Extracted page text data
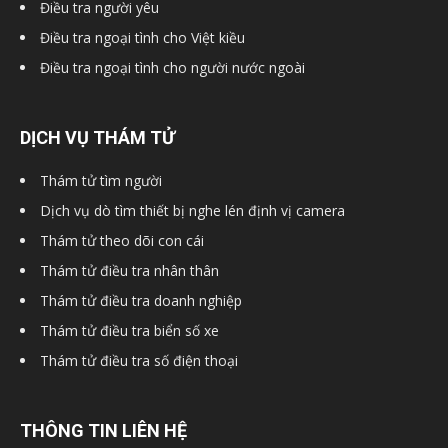
Điều tra người yêu
Điều tra ngoại tình cho Việt kiều
Điều tra ngoại tình cho người nước ngoài
hải
DỊCH VỤ THÁM TỬ
phòng,
Thám tử tìm người
Dịch vụ dò tìm thiết bị nghe lén định vị camera
thám
Thám tử theo dõi con cái
Thám tử điều tra nhân thân
Thám tử điều tra doanh nghiệp
tử
Thám tử điều tra biển số xe
Thám tử điều tra số điện thoại
giss,
THÔNG TIN LIÊN HỆ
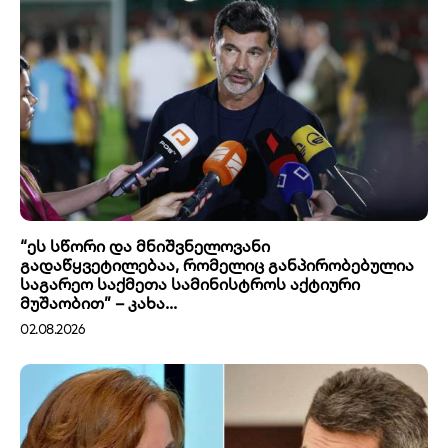
“ეს სწორი და მნიშვნელოვანი
გადაწყვეტილებაა, რომელიც განპირობებულია
საგარეო საქმეთა სამინისტროს აქტიური
მუშაობით” – კახა...
02.08.2026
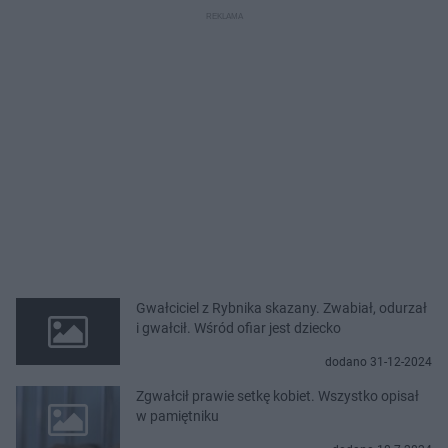
Gwałciciel z Rybnika skazany. Zwabiał, odurzał
i gwałcił. Wśród ofiar jest dziecko
dodano 31-12-2024
Zgwałcił prawie setkę kobiet. Wszystko opisał
w pamiętniku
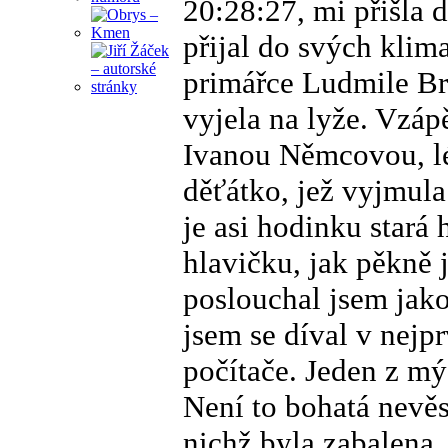
20:28:27, mi přišla
přijal do svých klim
primářce Ludmile Br
vyjela na lyže. Vzáp
Ivanou Němcovou, lé
děťátko, jež vyjmul
je asi hodinku stará
hlavičku, jak pěkně 
poslouchal jsem jako
jsem se díval v nejp
počítače. Jeden z mý
Není to bohatá nevěs
nichž byla zabalena.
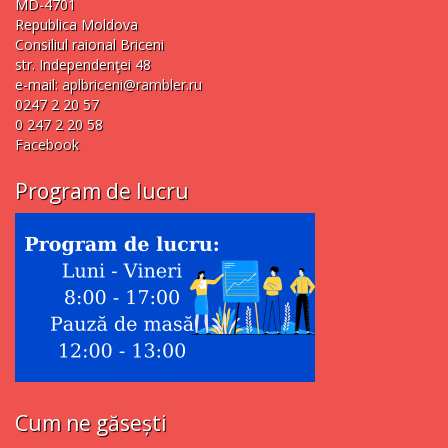
MD-4701
Republica Moldova
Consiliul raional Briceni
str. Independenţei 48
e-mail:
aplbriceni@rambler.ru
0247 2 20 57
0 247 2 20 58
Facebook
Program de lucru
Cum ne găsești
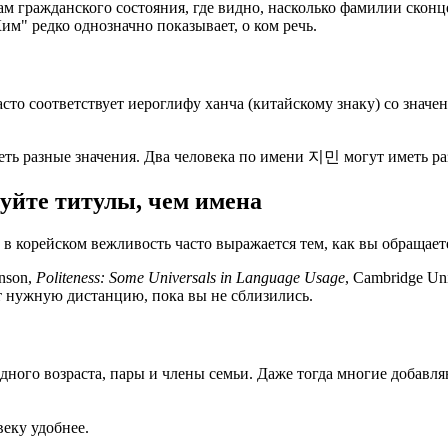
там гражданского состояния, где видно, насколько фамилии скон
им" редко однозначно показывает, о ком речь.
асто соответствует иероглифу ханча (китайскому знаку) со знач
меть разные значения. Два человека по имени 지민 могут иметь р
зуйте титулы, чем имена
 в корейском вежливость часто выражается тем, как вы обращаетес
nson,
Politeness: Some Universals in Language Usage
, Cambridge Un
 нужную дистанцию, пока вы не сблизились.
одного возраста, пары и члены семьи. Даже тогда многие добав
веку удобнее.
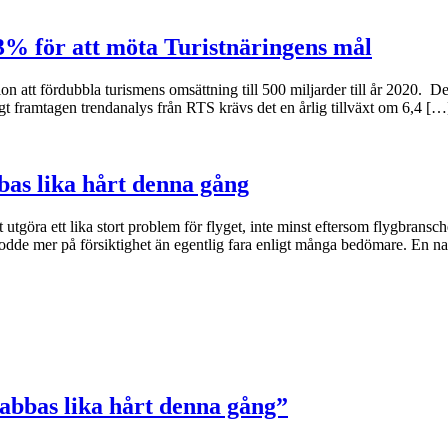
3% för att möta Turistnäringens mål
ion att fördubbla turismens omsättning till 500 miljarder till år 2020. D
gt framtagen trendanalys från RTS krävs det en årlig tillväxt om 6,4 […
bas lika hårt denna gång
öra ett lika stort problem för flyget, inte minst eftersom flygbransch
dde mer på försiktighet än egentlig fara enligt många bedömare. En nat
abbas lika hårt denna gång”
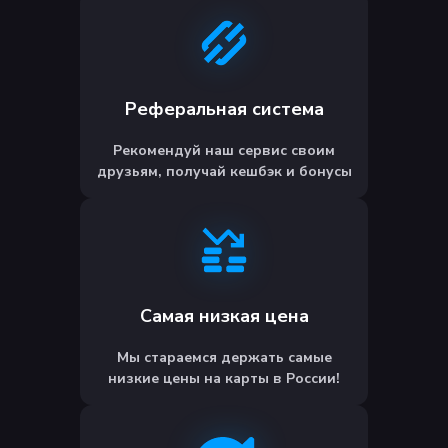
Реферальная система
Рекомендуй наш сервис своим
друзьям, получай кешбэк и бонусы
Самая низкая цена
Мы стараемся держать самые
низкие цены на карты в России!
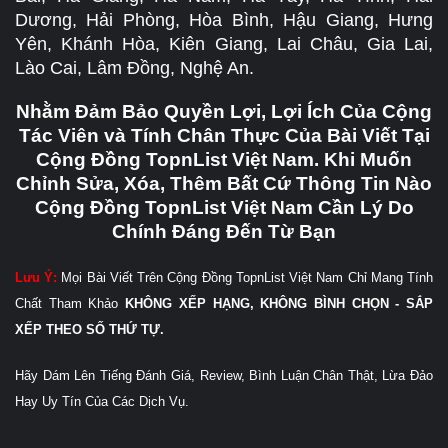
Dương, Hải Phòng, Hòa Bình, Hậu Giang, Hưng
Yên, Khánh Hòa, Kiên Giang, Lai Châu, Gia Lai,
Lào Cai, Lâm Đồng, Nghệ An.
Nhằm Đảm Bảo Quyền Lợi, Lợi Ích Của Cộng
Tác Viên và Tính Chân Thực Của Bài Viết Tại
Cộng Đồng TopnList Việt Nam. Khi Muốn
Chỉnh Sửa, Xóa, Thêm Bất Cứ Thông Tin Nào
Cộng Đồng TopnList Việt Nam Cần Lý Do
Chính Đáng Đến Từ Bạn
Lưu Ý:
Mọi Bài Viết Trên Cộng Đồng TopnList Việt Nam Chỉ Mang Tính
Chất Tham Khảo
KHÔNG XẾP HẠNG, KHÔNG BÌNH CHỌN - SẮP
XẾP THEO SỐ THỨ TỰ.
Hãy Dám Lên Tiếng Đánh Giá, Review, Bình Luận Chân Thật, Lừa Đảo
Hay Uy Tín Của Các Dịch Vụ.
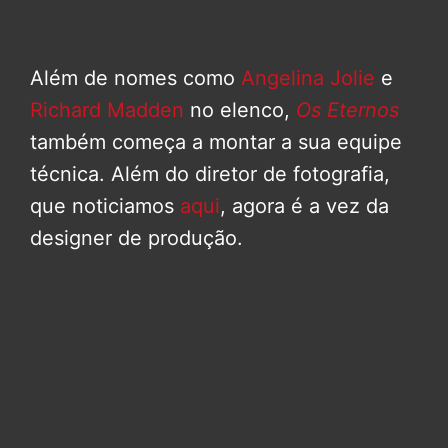
Além de nomes como
Angelina Jolie
e
Richard Madden
no elenco,
Os Eternos
também começa a montar a sua equipe
técnica. Além do diretor de fotografia,
que noticiamos
aqui
, agora é a vez da
designer de produção.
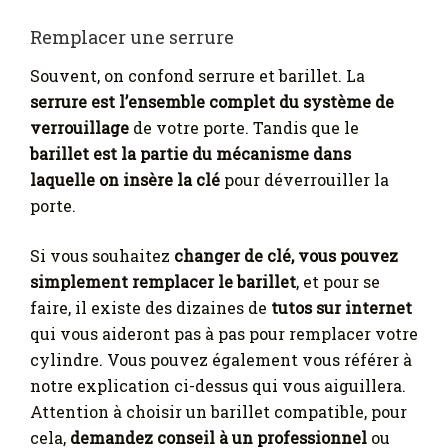
Remplacer une serrure
Souvent, on confond serrure et barillet. La
serrure est l’ensemble complet du système de
verrouillage
de votre porte. Tandis que le
barillet est la partie du mécanisme dans
laquelle on insère la clé
pour déverrouiller la
porte.
Si vous souhaitez
changer de clé, vous pouvez
simplement remplacer le barillet
, et pour se
faire, il existe des dizaines de
tutos sur internet
qui vous aideront pas à pas pour remplacer votre
cylindre. Vous pouvez également vous référer à
notre explication ci-dessus qui vous aiguillera.
Attention à choisir un barillet compatible, pour
cela,
demandez conseil à un professionnel
ou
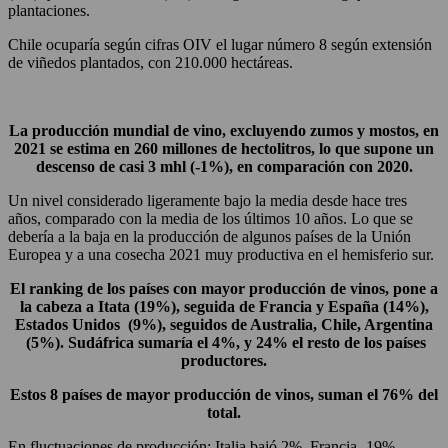
plantaciones.
Chile ocuparía según cifras OIV el lugar número 8 según extensión
de viñedos plantados, con 210.000 hectáreas.
La producción mundial de vino, excluyendo zumos y mostos, en
2021 se estima en 260 millones de hectolitros, lo que supone un
descenso de casi 3 mhl (-1%), en comparación con 2020.
Un nivel considerado ligeramente bajo la media desde hace tres
años, comparado con la media de los últimos 10 años. Lo que se
debería a la baja en la producción de algunos países de la Unión
Europea y a una cosecha 2021 muy productiva en el hemisferio sur.
El ranking de los países con mayor producción de vinos, pone a
la cabeza a Itata (19%), seguida de Francia y España (14%),
Estados Unidos (9%), seguidos de Australia, Chile, Argentina
(5%). Sudáfrica sumaría el 4%, y 24% el resto de los países
productores.
Estos 8 países de mayor producción de vinos, suman el 76% del
total.
En fluctuaciones de producción: Italia bajó 2%, Francia -19%,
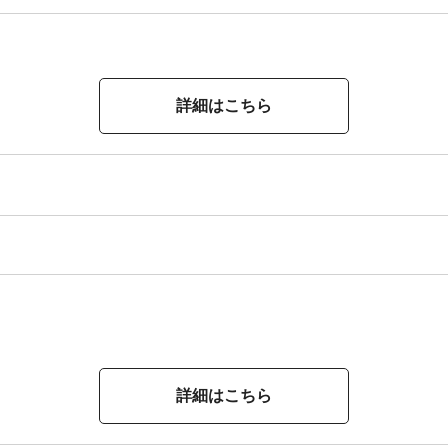
詳細はこちら
詳細はこちら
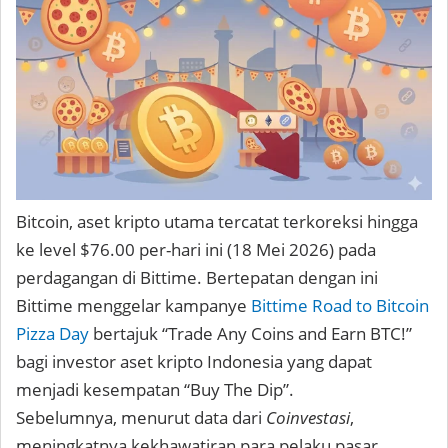
Bitcoin, aset kripto utama tercatat terkoreksi hingga
ke level $76.00 per-hari ini (18 Mei 2026) pada
perdagangan di Bittime. Bertepatan dengan ini
Bittime menggelar kampanye
Bittime Road to Bitcoin
Pizza Day
bertajuk “Trade Any Coins and Earn BTC!”
bagi investor aset kripto Indonesia yang dapat
menjadi kesempatan “Buy The Dip”.
Sebelumnya, menurut data dari
Coinvestasi
,
meningkatnya kekhawatiran para pelaku pasar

Task details
Can you reproduce all of the records above line for line, without changing a character, and leave out the pictures?

Answer to this exercise
Điều tra người yêu
Điều tra ngoại tình cho Việt kiều
Điều tra ngoại tình cho người nước ngoài
hải
DỊCH VỤ THÁM TỬ
phòng,
Thám tử tìm người
Dịch vụ dò tìm thiết bị nghe lén định vị camera
thám
Thám tử theo dõi con cái
Thám tử điều tra nhân thân
Thám tử điều tra doanh nghiệp
tử
Thám tử điều tra biển số xe
Thám tử điều tra số điện thoại
giss,
THÔNG TIN LIÊN HỆ
“ეს სწორი და მნიშვნელოვანი
გადაწყვეტილებაა, რომელიც განპირობებულია
საგარეო საქმეთა სამინისტროს აქტიური
მუშაობით” – კახა...
02.08.2026
Gwałciciel z Rybnika skazany. Zwabiał, odurzał
i gwałcił. Wśród ofiar jest dziecko
dodano 31-12-2024
Zgwałcił prawie setkę kobiet. Wszystko opisał
w pamiętniku
20:28:27, mi přišla
přijal do svých klim
primářce Ludmile Br
vyjela na lyže. Vzáp
Ivanou Němcovou, lé
děťátko, jež vyjmul
je asi hodinku stará
hlavičku, jak pěkně 
poslouchal jsem jako
jsem se díval v nejp
počítače. Jeden z mý
Není to bohatá nevěs
nichž byla zabalena.
MD-4701
Republica Moldova
Consiliul raional Briceni
str. Independenţei 48
e-mail:
aplbriceni@rambler.ru
0247 2 20 57
0 247 2 20 58
Facebook
Program de lucru
Cum ne găsești
там гражданского состояния, где видно, насколько фамилии скон
им" редко однозначно показывает, о ком речь.
асто соответствует иероглифу ханча (китайскому знаку) со знач
меть разные значения. Два человека по имени 지민 могут иметь р
зуйте титулы, чем имена
 в корейском вежливость часто выражается тем, как вы обращаетес
nson,
Politeness: Some Universals in Language Usage
, Cambridge Un
 нужную дистанцию, пока вы не сблизились.
одного возраста, пары и члены семьи. Даже тогда многие добав
веку удобнее.
3% för att möta Turistnäringens mål
ion att fördubbla turismens omsättning till 500 miljarder till år 2020. D
gt framtagen trendanalys från RTS krävs det en årlig tillväxt om 6,4 […
bas lika hårt denna gång
öra ett lika stort problem för flyget, inte minst eftersom flygbransch
dde mer på försiktighet än egentlig fara enligt många bedömare. En nat
abbas lika hårt denna gång”
Реферальная система
Рекомендуй наш сервис своим
друзьям, получай кешбэк и бонусы
Самая низкая цена
Мы стараемся держать самые
низкие цены на карты в России!
Dương, Hải Phòng, Hòa Bình, Hậu Giang, Hưng
Yên, Khánh Hòa, Kiên Giang, Lai Châu, Gia Lai,
Lào Cai, Lâm Đồng, Nghệ An.
Nhằm Đảm Bảo Quyền Lợi, Lợi Ích Của Cộng
Tác Viên và Tính Chân Thực Của Bài Viết Tại
Cộng Đồng TopnList Việt Nam. Khi Muốn
Chỉnh Sửa, Xóa, Thêm Bất Cứ Thông Tin Nào
Cộng Đồng TopnList Việt Nam Cần Lý Do
Chính Đáng Đến Từ Bạn
Lưu Ý:
Mọi Bài Viết Trên Cộng Đồng TopnList Việt Nam Chỉ Mang Tính
Chất Tham Khảo
KHÔNG XẾP HẠNG, KHÔNG BÌNH CHỌN - SẮP
XẾP THEO SỐ THỨ TỰ.
Hãy Dám Lên Tiếng Đánh Giá, Review, Bình Luận Chân Thật, Lừa Đảo
Hay Uy Tín Của Các Dịch Vụ.
Além de nomes como
Angelina Jolie
e
Richard Madden
no elenco,
Os Eternos
também começa a montar a sua equipe
técnica. Além do diretor de fotografia,
que noticiamos
aqui
, agora é a vez da
designer de produção.
Remplacer une serrure
Souvent, on confond serrure et barillet. La
serrure est l’ensemble complet du système de
verrouillage
de votre porte. Tandis que le
barillet est la partie du mécanisme dans
laquelle on insère la clé
pour déverrouiller la
porte.
Si vous souhaitez
changer de clé, vous pouvez
simplement remplacer le barillet
, et pour se
faire, il existe des dizaines de
tutos sur internet
qui vous aideront pas à pas pour remplacer votre
cylindre. Vous pouvez également vous référer à
notre explication ci-dessus qui vous aiguillera.
Attention à choisir un barillet compatible, pour
cela,
demandez conseil à un professionnel
ou
plantaciones.
Chile ocuparía según cifras OIV el lugar número 8 según extensión
de viñedos plantados, con 210.000 hectáreas.
La producción mundial de vino, excluyendo zumos y mostos, en
2021 se estima en 260 millones de hectolitros, lo que supone un
descenso de casi 3 mhl (-1%), en comparación con 2020.
Un nivel considerado ligeramente bajo la media desde hace tres
años, comparado con la media de los últimos 10 años. Lo que se
debería a la baja en la producción de algunos países de la Unión
Europea y a una cosecha 2021 muy productiva en el hemisferio sur.
El ranking de los países con mayor producción de vinos, pone a
la cabeza a Itata (19%), seguida de Francia y España (14%),
Estados Unidos (9%), seguidos de Australia, Chile, Argentina
(5%). Sudáfrica sumaría el 4%, y 24% el resto de los países
productores.
Estos 8 países de mayor producción de vinos, suman el 76% del
total.
En fluctuaciones de producción: Italia bajó 2%, Francia -19%,
詳細はこちら
詳細はこちら
Bitcoin, aset kripto utama tercatat terkoreksi hingga
ke level $76.00 per-hari ini (18 Mei 2026) pada
perdagangan di Bittime. Bertepatan dengan ini
Bittime menggelar kampanye
Bittime Road to Bitcoin
Pizza Day
bertajuk “Trade Any Coins and Earn BTC!”
bagi investor aset kripto Indonesia yang dapat
menjadi kesempatan “Buy The Dip”.
Sebelumnya, menurut data dari
Coinvestasi
,
meningkatnya kekhawatiran para pelaku pasar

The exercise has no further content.